Regarding the heater .... I have to check the heater control valve to see in what condition it is and maybe replace it. In regards to the keyfob.... from reading online would have to be programmed by a locksmith. The foggy glass I will check if the cowl rubber seal is damaged and allowing heat from the engine to heat the glass un the morning causing it to get more foggy. I'll post back with videos and maybe photos.
No. For what I can see, the tracks on the PCB have dissolved.
This PCB-chip is dead as a Dodo.
And if the unit would be repairable, the tool of choice would be a soldering iron AND additional soldering tin - not a heat gun.
Those PCB chips are easily and cheaply available from cheap Chinese online sites - try Aliexpr.
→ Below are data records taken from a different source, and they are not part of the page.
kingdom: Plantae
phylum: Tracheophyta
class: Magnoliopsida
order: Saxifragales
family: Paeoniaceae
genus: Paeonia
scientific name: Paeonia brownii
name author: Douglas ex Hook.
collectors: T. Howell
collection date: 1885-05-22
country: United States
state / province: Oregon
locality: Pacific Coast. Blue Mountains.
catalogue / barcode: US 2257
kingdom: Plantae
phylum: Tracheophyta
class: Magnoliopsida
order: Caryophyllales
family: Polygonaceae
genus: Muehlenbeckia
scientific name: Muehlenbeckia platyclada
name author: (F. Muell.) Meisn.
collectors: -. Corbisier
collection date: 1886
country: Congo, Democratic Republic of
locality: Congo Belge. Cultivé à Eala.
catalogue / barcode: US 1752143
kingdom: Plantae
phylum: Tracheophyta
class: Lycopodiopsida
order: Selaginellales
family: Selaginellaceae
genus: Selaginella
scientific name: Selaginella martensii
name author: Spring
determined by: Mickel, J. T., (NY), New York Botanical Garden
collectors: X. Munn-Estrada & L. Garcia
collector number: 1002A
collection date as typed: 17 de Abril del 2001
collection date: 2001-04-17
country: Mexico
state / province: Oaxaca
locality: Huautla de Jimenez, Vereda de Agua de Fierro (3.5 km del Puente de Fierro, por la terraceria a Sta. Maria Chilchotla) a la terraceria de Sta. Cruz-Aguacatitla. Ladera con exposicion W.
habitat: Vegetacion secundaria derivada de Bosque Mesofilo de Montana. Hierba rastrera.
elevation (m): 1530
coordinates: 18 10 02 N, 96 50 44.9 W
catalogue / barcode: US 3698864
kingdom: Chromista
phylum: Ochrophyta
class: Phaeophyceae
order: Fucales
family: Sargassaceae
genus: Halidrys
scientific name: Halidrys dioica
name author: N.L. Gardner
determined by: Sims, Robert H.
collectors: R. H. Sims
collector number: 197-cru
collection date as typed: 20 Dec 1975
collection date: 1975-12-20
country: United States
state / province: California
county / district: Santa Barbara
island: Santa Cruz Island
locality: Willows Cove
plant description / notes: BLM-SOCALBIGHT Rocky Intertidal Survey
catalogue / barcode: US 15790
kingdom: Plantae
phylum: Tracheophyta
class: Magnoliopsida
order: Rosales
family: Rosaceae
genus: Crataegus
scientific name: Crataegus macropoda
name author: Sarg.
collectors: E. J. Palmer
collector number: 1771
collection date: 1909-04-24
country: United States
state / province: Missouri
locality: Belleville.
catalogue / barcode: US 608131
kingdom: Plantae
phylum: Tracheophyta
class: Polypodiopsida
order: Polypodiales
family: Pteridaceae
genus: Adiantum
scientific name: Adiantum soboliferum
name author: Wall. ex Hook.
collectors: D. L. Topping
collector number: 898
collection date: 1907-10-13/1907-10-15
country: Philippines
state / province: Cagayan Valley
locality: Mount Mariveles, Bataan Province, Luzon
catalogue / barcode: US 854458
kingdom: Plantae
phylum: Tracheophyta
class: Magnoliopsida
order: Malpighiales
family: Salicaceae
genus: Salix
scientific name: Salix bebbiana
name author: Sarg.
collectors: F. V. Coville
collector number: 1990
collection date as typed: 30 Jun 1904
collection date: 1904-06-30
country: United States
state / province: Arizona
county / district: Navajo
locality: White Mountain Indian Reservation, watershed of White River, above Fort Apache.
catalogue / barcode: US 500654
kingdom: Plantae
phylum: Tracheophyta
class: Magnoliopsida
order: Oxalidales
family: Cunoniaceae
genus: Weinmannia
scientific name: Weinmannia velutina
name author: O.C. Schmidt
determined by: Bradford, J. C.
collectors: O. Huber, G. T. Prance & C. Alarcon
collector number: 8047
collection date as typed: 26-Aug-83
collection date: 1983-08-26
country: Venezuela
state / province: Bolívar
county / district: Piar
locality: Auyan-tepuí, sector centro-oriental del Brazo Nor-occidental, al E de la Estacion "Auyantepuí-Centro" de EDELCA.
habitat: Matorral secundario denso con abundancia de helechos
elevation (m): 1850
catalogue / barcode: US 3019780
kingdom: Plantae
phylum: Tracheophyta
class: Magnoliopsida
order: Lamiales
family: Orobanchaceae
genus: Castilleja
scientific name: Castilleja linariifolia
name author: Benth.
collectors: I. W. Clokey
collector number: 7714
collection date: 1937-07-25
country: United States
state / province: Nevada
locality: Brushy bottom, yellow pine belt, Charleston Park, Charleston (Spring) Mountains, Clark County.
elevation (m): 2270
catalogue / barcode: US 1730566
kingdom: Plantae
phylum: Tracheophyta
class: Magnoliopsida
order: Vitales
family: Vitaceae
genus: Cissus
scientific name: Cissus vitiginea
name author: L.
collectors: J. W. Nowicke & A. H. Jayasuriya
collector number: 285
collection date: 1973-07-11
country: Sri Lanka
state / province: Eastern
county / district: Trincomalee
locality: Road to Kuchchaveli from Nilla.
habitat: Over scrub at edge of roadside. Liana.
Yes, I have seen the keyfob board online. The pricey part is that there is no way to manually configure it to the car security. I would have to hire a locksmith to set it up. From what I have read online for the 2003 model you need to have a locksmith do it and there is no other way.
I think the compressor is going bad. I was just confused that it works good for sometime and after some time driving it just doesn't cool and the clutch starts getting noisy. I opened the hood one time when it was making the noise and I saw the clutch spin, stop and it looked like the clutch was sleeping or trying to engage, but it couldn't...
Glad you're still here.
Fair warning: It's easy to convince yourself something expensive has failed. Take some time to work through the troubleshooting guide. See the link in post #6 above.
I'm still inclined to think you're hearing the belt slipping, as opposed to a clutch or compressor failure. You'll see a section on how to test for clutch slippage. It's also very important to check the belt tensioner.
If still convinced the compressor itself is locking up, try this: With the engine cold and key removed, try turning the face of the compressor pulley. That should give you a rough baseline of how much force is need to spin the compressor shaft. Next, duplicate the fault conditions so you hear the noise again. Turn off the engine and try to turn the pulley face. Hopefully the force required is similar.
If the clutch is indeed slipping, I'd suspect the relay in the control circuit. See my experience with this relay, detailed in the troubleshooting guide.
If the belt tension is correct, the belt may be glazed. Try a little belt dressing to improve the grip. If that helps, or maybe just changes the tone, then you'd know the belt had been slipping. A new belt would be in order.
Lots of little potential faults to investigate. Don't go into FullPanicMode just yet and start lobbing expensive parts at the poor car in hopes of a fix.